▶ [To do] Your job is to return every line in the data holding the string "https".

==*==

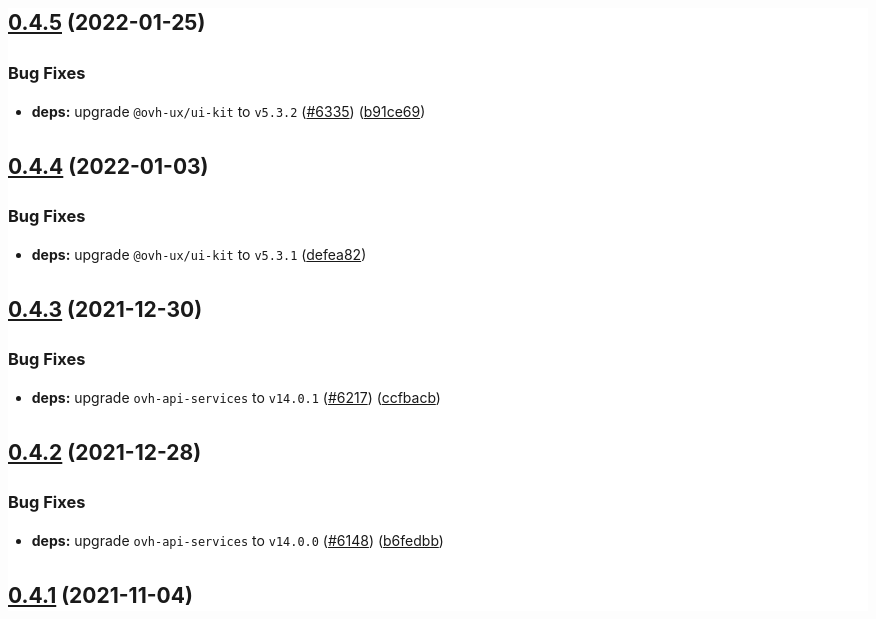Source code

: 

## [0.4.5](https://github.com/ovh/manager/compare/@ovh-ux/manager-sharepoint-app@0.4.4...@ovh-ux/manager-sharepoint-app@0.4.5) (2022-01-25)


### Bug Fixes

* **deps:** upgrade `@ovh-ux/ui-kit` to `v5.3.2` ([#6335](https://github.com/ovh/manager/issues/6335)) ([b91ce69](https://github.com/ovh/manager/commit/b91ce698bf1d230de112e1896626574e1553769b))



## [0.4.4](https://github.com/ovh/manager/compare/@ovh-ux/manager-sharepoint-app@0.4.3...@ovh-ux/manager-sharepoint-app@0.4.4) (2022-01-03)


### Bug Fixes

* **deps:** upgrade `@ovh-ux/ui-kit` to `v5.3.1` ([defea82](https://github.com/ovh/manager/commit/defea8213431605013ebc69646267fe568adaccb))



## [0.4.3](https://github.com/ovh/manager/compare/@ovh-ux/manager-sharepoint-app@0.4.2...@ovh-ux/manager-sharepoint-app@0.4.3) (2021-12-30)


### Bug Fixes

* **deps:** upgrade `ovh-api-services` to `v14.0.1` ([#6217](https://github.com/ovh/manager/issues/6217)) ([ccfbacb](https://github.com/ovh/manager/commit/ccfbacb9f96d2252f29d347125494d2d1ef9c974))



## [0.4.2](https://github.com/ovh/manager/compare/@ovh-ux/manager-sharepoint-app@0.4.1...@ovh-ux/manager-sharepoint-app@0.4.2) (2021-12-28)


### Bug Fixes

* **deps:** upgrade `ovh-api-services` to `v14.0.0` ([#6148](https://github.com/ovh/manager/issues/6148)) ([b6fedbb](https://github.com/ovh/manager/commit/b6fedbbd5e1ad6b2f303c8e8125c2d24208b589b))



## [0.4.1](https://github.com/ovh/manager/compare/@ovh-ux/manager-sharepoint-app@0.4.0...@ovh-ux/manager-sharepoint-app@0.4.1) (2021-11-04)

==*==

▶ [Your response]
## [0.4.5](https://github.com/ovh/manager/compare/@ovh-ux/manager-sharepoint-app@0.4.4...@ovh-ux/manager-sharepoint-app@0.4.5) (2022-01-25)
* **deps:** upgrade `@ovh-ux/ui-kit` to `v5.3.2` ([#6335](https://github.com/ovh/manager/issues/6335)) ([b91ce69](https://github.com/ovh/manager/commit/b91ce698bf1d230de112e1896626574e1553769b))
## [0.4.4](https://github.com/ovh/manager/compare/@ovh-ux/manager-sharepoint-app@0.4.3...@ovh-ux/manager-sharepoint-app@0.4.4) (2022-01-03)
* **deps:** upgrade `@ovh-ux/ui-kit` to `v5.3.1` ([defea82](https://github.com/ovh/manager/commit/defea8213431605013ebc69646267fe568adaccb))
## [0.4.3](https://github.com/ovh/manager/compare/@ovh-ux/manager-sharepoint-app@0.4.2...@ovh-ux/manager-sharepoint-app@0.4.3) (2021-12-30)
* **deps:** upgrade `ovh-api-services` to `v14.0.1` ([#6217](https://github.com/ovh/manager/issues/6217)) ([ccfbacb](https://github.com/ovh/manager/commit/ccfbacb9f96d2252f29d347125494d2d1ef9c974))
## [0.4.2](https://github.com/ovh/manager/compare/@ovh-ux/manager-sharepoint-app@0.4.1...@ovh-ux/manager-sharepoint-app@0.4.2) (2021-12-28)
* **deps:** upgrade `ovh-api-services` to `v14.0.0` ([#6148](https://github.com/ovh/manager/issues/6148)) ([b6fedbb](https://github.com/ovh/manager/commit/b6fedbbd5e1ad6b2f303c8e8125c2d24208b589b))
## [0.4.1](https://github.com/ovh/manager/compare/@ovh-ux/manager-sharepoint-app@0.4.0...@ovh-ux/manager-sharepoint-app@0.4.1) (2021-11-04)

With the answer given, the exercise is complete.